Prison Architect – are you a merciful god?

In the era of big AAA games, a smaller title is rising steadily to prominence. Prison Architect is a prison construction and management simulation game by the British game developer Introversion Software. You may know Introversion as the creators of Darwinia, Uplink, and DEFCON. Introversion’s latest hasn’t even officially launched yet, but it has sold more than 1million copies since its original public release in September 2012.

If you like to experiment in a sandbox environment, without another pesky player trying to destroy all the beautiful things you have planned and constructed with care, this might be the game for you.

Prison Architect allows you to build the prison you always wanted, and show the government you can do it better. You design the layout of the cells, facilities, utilities as well as manage the finances, hire staff that you need keep content and create an environment where the inmates feel safe and can develop into useful members of society. You also get to manage the prisoner’s program, try to rehabilitate them with reform programs that reduce the specific prisoner’s repeat-offender rate. You should think ahead, as your institute keeps growing and new facilities and cell-blocks are added, you might find yourself with a chaotic building, where your visitors have to pass near the max security area to get to meet their loved ones and then the cell doors open to let the inmates go to dinner, but Dusty “The Lamb” McCreepy decides he wants visitor stew today and things get ugly…

There’s a stark contrast between the cartoonish, cutesy visuals and the actual gameplay itself, since these convicts are dangerous criminals, sentenced for horrible crimes, but the game doesn’t take itself so seriously and lightens the mood by adding funny descriptions of the inmates in their rap sheets. There are also some extra features that allow you to rename your convicts and customize some biographical aspects, for example you can name a prisoner after yourself and watch him get bullied by other inmates and guards.

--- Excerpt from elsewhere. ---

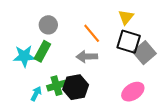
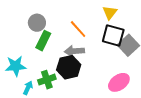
green rectangle: (42, 51) -> (43, 41), moved
cyan star: (24, 56) -> (16, 66), moved
black hexagon: (76, 87) -> (69, 67), moved

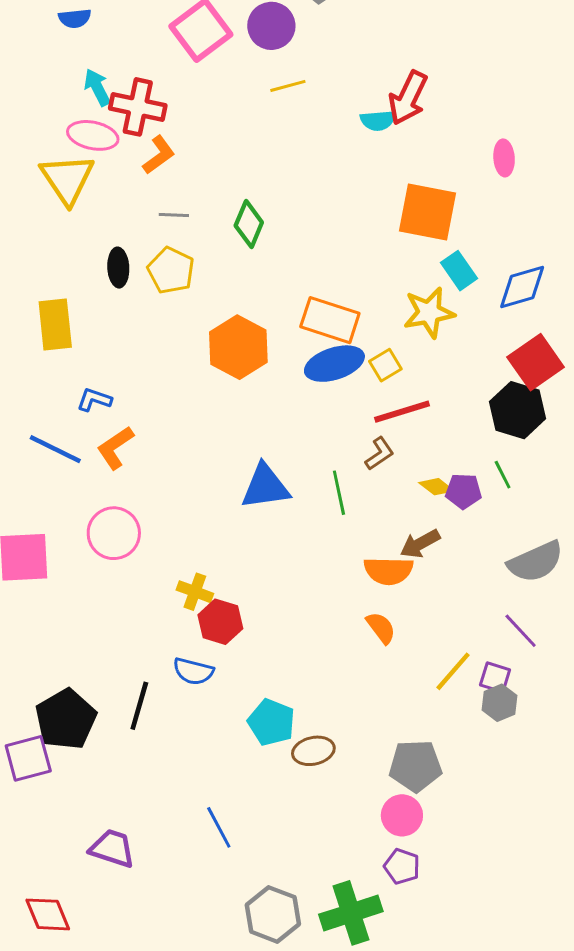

The fun aspect for me is that you can create your own story, you can make everything run like clockwork and indulge the slightly OCD part of yourself, or you can go the other way and keep the prisoners in solitary for 24 hours for no apparent reason, wake them up with 3 AM shakedowns, then keep them in the showers for a good amount of the afternoon. The downside is that if you go evil, you might find your favorite inmate in a pool of blood, but your perception of the game might change which, in my opinion, is a testament to the games complexity that isn’t apparent at first glance.

I think one of the attributes of a good game, is that the world is immersive and that it can reveal something about the player, make him ponder upon a few things, like how well one should treat these criminals? Are you making their lives as good as possible just because it’s the way you usually play games like these or because you believe it’s the right thing? Is it wrong to lock even the most depraved of human beings in an overcrowded yard with no grass or trees? Should you let them have visitors, knowing that if you do, it increases the chance that they obtain weapons or drugs with which they can hurt other inmates or even guards? It can turn into an experience and this is one of the appeals of the game.

The game is available on multiple platforms including Windows, Mac and Linux and the studio stated that they are planning both console and mobile editions of the game. Currently you can find it on Steam as an Early Access release, updates are released monthly. Since it is still in alpha, it might be clunky and bugged in places, but still worth the investment. The proper commercial launch is due sometime later this year.